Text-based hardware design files
....
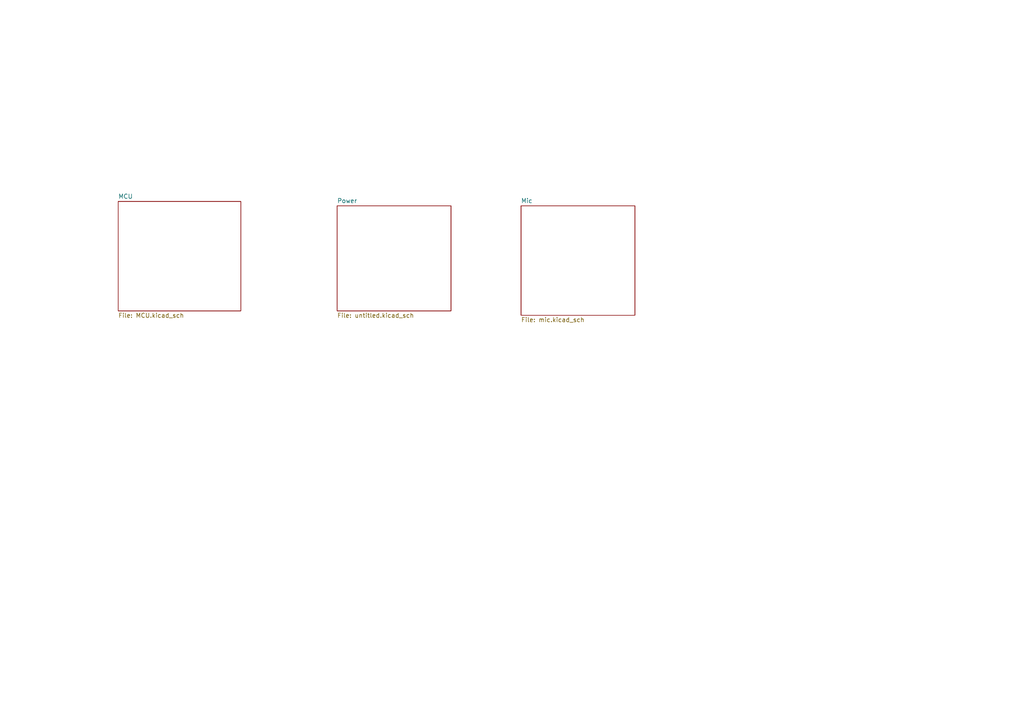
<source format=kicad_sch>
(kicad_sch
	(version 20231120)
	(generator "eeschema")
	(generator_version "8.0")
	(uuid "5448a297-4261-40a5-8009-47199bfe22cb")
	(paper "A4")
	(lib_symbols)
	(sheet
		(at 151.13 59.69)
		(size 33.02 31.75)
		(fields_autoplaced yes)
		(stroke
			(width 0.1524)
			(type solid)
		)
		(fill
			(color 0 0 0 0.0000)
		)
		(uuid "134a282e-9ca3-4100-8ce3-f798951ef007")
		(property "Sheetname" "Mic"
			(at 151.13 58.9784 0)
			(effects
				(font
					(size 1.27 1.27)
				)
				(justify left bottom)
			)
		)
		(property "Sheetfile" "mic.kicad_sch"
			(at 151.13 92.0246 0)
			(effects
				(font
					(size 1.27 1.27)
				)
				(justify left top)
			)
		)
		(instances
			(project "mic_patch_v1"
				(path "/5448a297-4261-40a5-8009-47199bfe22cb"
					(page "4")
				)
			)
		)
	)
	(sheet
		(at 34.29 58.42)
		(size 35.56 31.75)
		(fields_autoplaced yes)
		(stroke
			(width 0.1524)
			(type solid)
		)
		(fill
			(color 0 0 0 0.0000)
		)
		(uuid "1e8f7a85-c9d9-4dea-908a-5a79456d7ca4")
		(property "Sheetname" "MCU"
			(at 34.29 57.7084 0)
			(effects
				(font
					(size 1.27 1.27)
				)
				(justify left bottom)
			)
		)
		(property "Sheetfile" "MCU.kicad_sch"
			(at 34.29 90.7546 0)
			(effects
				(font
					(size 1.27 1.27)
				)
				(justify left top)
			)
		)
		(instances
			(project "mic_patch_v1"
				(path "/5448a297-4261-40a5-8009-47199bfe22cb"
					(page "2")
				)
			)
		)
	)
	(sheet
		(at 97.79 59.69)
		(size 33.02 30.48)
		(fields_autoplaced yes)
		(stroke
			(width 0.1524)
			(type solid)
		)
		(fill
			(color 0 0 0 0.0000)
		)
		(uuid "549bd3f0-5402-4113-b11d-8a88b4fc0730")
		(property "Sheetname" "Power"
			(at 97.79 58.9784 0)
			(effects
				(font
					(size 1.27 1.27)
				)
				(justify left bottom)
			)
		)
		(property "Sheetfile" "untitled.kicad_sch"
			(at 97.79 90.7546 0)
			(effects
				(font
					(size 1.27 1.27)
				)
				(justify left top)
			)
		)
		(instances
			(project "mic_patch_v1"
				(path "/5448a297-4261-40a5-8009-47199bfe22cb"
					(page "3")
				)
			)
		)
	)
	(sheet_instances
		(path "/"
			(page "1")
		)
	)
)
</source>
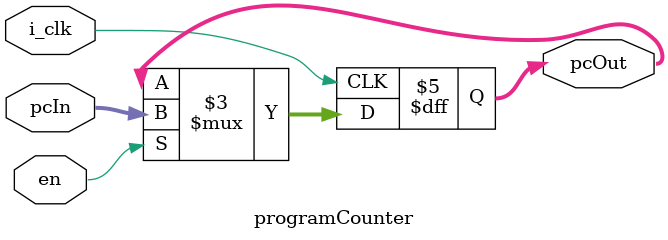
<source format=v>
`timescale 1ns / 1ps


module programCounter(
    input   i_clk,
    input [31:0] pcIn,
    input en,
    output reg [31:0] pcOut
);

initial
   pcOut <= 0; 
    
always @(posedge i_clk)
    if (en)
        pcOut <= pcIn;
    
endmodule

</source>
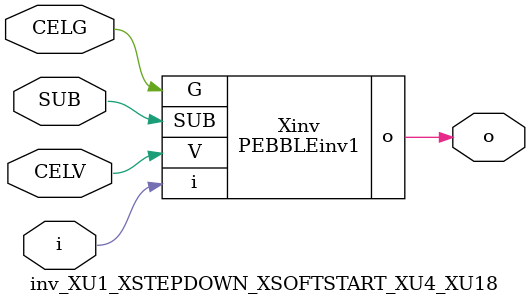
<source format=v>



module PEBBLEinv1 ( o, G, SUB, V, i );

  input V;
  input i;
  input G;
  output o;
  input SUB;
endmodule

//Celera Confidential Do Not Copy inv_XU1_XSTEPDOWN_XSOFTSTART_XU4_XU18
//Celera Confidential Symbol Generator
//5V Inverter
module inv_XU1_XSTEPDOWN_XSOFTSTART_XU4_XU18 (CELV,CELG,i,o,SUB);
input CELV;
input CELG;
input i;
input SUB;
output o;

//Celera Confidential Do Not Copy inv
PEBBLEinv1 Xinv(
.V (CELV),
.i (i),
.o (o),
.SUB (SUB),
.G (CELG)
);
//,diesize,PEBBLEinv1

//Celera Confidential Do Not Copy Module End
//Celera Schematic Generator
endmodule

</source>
....
### TO DO
Show every line above in which the word "output" occurs.

### EXERCISE SOLUTION
    output reg [31:0] pcOut
  output o;
output o;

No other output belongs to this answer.